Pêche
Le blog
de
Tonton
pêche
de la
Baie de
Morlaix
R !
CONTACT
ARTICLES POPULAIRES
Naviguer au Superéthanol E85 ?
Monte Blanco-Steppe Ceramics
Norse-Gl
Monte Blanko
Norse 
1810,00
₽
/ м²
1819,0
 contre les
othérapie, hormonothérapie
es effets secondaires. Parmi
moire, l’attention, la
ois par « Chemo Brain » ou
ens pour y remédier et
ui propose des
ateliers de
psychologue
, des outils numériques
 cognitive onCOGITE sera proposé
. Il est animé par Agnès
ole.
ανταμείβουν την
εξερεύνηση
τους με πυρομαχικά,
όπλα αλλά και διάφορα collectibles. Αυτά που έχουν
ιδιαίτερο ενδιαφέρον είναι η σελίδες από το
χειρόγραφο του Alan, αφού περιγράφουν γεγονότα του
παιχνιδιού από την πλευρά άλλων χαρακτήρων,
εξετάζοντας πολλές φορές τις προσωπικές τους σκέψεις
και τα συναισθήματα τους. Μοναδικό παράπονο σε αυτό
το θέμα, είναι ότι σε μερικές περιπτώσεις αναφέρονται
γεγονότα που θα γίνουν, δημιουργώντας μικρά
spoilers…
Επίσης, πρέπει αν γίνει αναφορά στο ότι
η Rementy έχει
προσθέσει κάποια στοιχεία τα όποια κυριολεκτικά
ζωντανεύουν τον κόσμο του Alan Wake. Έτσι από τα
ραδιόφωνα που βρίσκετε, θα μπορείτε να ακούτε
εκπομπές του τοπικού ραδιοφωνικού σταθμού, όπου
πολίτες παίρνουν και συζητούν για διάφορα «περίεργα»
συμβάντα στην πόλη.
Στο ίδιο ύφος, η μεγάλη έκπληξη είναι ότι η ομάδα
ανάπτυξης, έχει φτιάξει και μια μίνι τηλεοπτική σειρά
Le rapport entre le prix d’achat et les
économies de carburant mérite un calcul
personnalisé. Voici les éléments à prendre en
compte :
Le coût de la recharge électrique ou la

****

## WHAT NEEDS TO BE DONE
For each record above, print an exact copy.

## SOLUTION FOR THIS TASK
Pêche
Le blog
de
Tonton
pêche
de la
Baie de
Morlaix
R !
CONTACT
ARTICLES POPULAIRES
Naviguer au Superéthanol E85 ?
Monte Blanco-Steppe Ceramics
Norse-Gl
Monte Blanko
Norse 
1810,00
₽
/ м²
1819,0
 contre les
othérapie, hormonothérapie
es effets secondaires. Parmi
moire, l’attention, la
ois par « Chemo Brain » ou
ens pour y remédier et
ui propose des
ateliers de
psychologue
, des outils numériques
 cognitive onCOGITE sera proposé
. Il est animé par Agnès
ole.
ανταμείβουν την
εξερεύνηση
τους με πυρομαχικά,
όπλα αλλά και διάφορα collectibles. Αυτά που έχουν
ιδιαίτερο ενδιαφέρον είναι η σελίδες από το
χειρόγραφο του Alan, αφού περιγράφουν γεγονότα του
παιχνιδιού από την πλευρά άλλων χαρακτήρων,
εξετάζοντας πολλές φορές τις προσωπικές τους σκέψεις
και τα συναισθήματα τους. Μοναδικό παράπονο σε αυτό
το θέμα, είναι ότι σε μερικές περιπτώσεις αναφέρονται
γεγονότα που θα γίνουν, δημιουργώντας μικρά
spoilers…
Επίσης, πρέπει αν γίνει αναφορά στο ότι
η Rementy έχει
προσθέσει κάποια στοιχεία τα όποια κυριολεκτικά
ζωντανεύουν τον κόσμο του Alan Wake. Έτσι από τα
ραδιόφωνα που βρίσκετε, θα μπορείτε να ακούτε
εκπομπές του τοπικού ραδιοφωνικού σταθμού, όπου
πολίτες παίρνουν και συζητούν για διάφορα «περίεργα»
συμβάντα στην πόλη.
Στο ίδιο ύφος, η μεγάλη έκπληξη είναι ότι η ομάδα
ανάπτυξης, έχει φτιάξει και μια μίνι τηλεοπτική σειρά
Le rapport entre le prix d’achat et les
économies de carburant mérite un calcul
personnalisé. Voici les éléments à prendre en
compte :
Le coût de la recharge électrique ou la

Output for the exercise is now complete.